TELLURIDE FILM FEST
Telluride Review: Danny Boyle's Slumdog Millionaire
by Alex Billington
August 31, 2008
Do you believe in destiny? Last night I caught the world premiere at Telluride of Danny Boyle's latest film, Slumdog Millionaire, and it was an absolute blast. I haven't been this thoroughly entertained at a film festival since I saw The Escapist at Sundance in January. At its core, Slumdog is a love story about a boy who just won't give up, but it's wrapped around his short life story about winning the Hindi version of the "Who Wants to Be a Millionaire?" game show. The film is a two hour lesson on Indian culture taught vividly by Danny Boyle and adorned by beautiful cinematography and an incredible music selection. However, it's still one of the most excitingly cultured mainstream films that's all about life, love, and destiny.
Slumdog Millionaire tells the story of Jamal Malik (Dev Patel), an orphaned child from the slums of Mumbai, India, who is one question away from winning "Who Wants to Be a Millionaire?" When the final question is pushed to the next day, Jamal is arrested on suspicion of cheating and questioned by the police to explain how he knew all of the answers. The film then proceeds to tell his life story, from the time he was a little kid until that very moment, explaining that experiences throughout his life helped him specifically answer every last question - destiny. We discover in the end that he just never gave up in his pursuit to find a girl who he has been in love with all his life, Latika (Freida Pinto).
This film was a pleasing combination of the realism of City of God, the comedy of Darjeeling Limited, and the style of Danny Boyle. There was never a dull moment throughout the entire thing, compliments of Mr. Boyle, whose filmmaking I already love. Boyle is something of an acquired taste, although I wish he wasn't. Like Guy Ritchie, he's got a very distinct and unique style to his films that some will enjoy, others will despise. I think Slumdog Millionaire can definitely push its way to mainstream success and it will be greeted with open arms, all because it's such an entertaining, fun, and upbeat movie.

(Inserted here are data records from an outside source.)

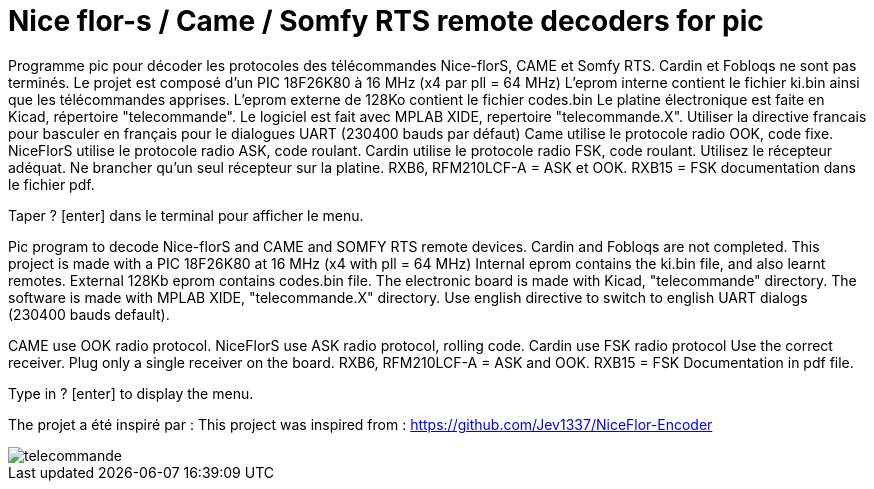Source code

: Nice flor-s / Came / Somfy RTS remote decoders for pic
======================================================

Programme pic pour décoder les protocoles des télécommandes Nice-florS, CAME et Somfy RTS.
Cardin et Fobloqs ne sont pas terminés.
Le projet est composé d'un PIC 18F26K80 à 16 MHz (x4 par pll = 64 MHz)
L'eprom interne contient le fichier ki.bin ainsi que les télécommandes apprises.
L'eprom externe de 128Ko contient le fichier codes.bin
Le platine électronique est faite en Kicad, répertoire "telecommande".
Le logiciel est fait avec MPLAB XIDE, repertoire "telecommande.X".
Utiliser la directive francais pour basculer en français pour le dialogues UART (230400 bauds par défaut)
Came utilise le protocole radio OOK, code fixe.
NiceFlorS utilise le protocole radio ASK, code roulant.
Cardin utilise le protocole radio FSK, code roulant.
Utilisez le récepteur adéquat. Ne brancher qu'un seul récepteur sur la platine.
RXB6, RFM210LCF-A = ASK et OOK.
RXB15 = FSK
documentation dans le fichier pdf.

Taper ? [enter] dans le terminal pour afficher le menu.

Pic program to decode Nice-florS and CAME and SOMFY RTS remote devices.
Cardin and Fobloqs are not completed.
This project is made with a PIC 18F26K80 at 16 MHz (x4 with pll = 64 MHz)
Internal eprom contains the ki.bin file, and also learnt remotes.
External 128Kb eprom contains codes.bin file. 
The electronic board is made with Kicad, "telecommande" directory.
The software is made with MPLAB XIDE, "telecommande.X" directory.
Use english directive to switch to english UART dialogs (230400 bauds default).

CAME use OOK radio protocol. 
NiceFlorS use ASK radio protocol, rolling code.
Cardin use FSK radio protocol
Use the correct receiver. Plug only a single receiver on the board.
RXB6, RFM210LCF-A = ASK and OOK.
RXB15 = FSK
Documentation in pdf file.

Type in ? [enter] to display the menu.

The projet a été inspiré par :
This project was inspired from :
https://github.com/Jev1337/NiceFlor-Encoder

image::telecommande.jpg[]

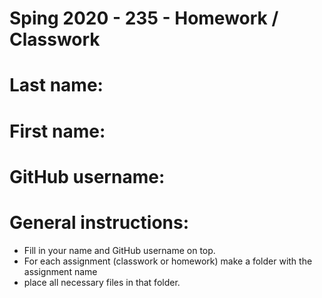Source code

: * Sping 2020 - 235 - Homework / Classwork

* Last name:

* First name:


* GitHub username:

* General instructions:
- Fill in your name and GitHub username on top.
- For each assignment (classwork or homework) make a folder with the assignment name 
- place all necessary files in that folder.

That style which I speak so highly of involves very colorful cinematography, fast-paced action, songs and a score that add even more energy to many moments in the film, and a storytelling style that differs from almost every other indie filmmaker. If you can appreciate this kind of style, mixed into one of the most uplifting and charming stories all year, despite it's riddled with the occasional torture or riot, you'll end up loving Slumdog Millionaire as much as I did. I've never even really liked Bollywood either, but by the credits at the end, where the entire cast breaks out into a dance number, even I was enthralled by this wonderful finale. Slumdog is another wonderful film from the creative genius of Danny Boyle.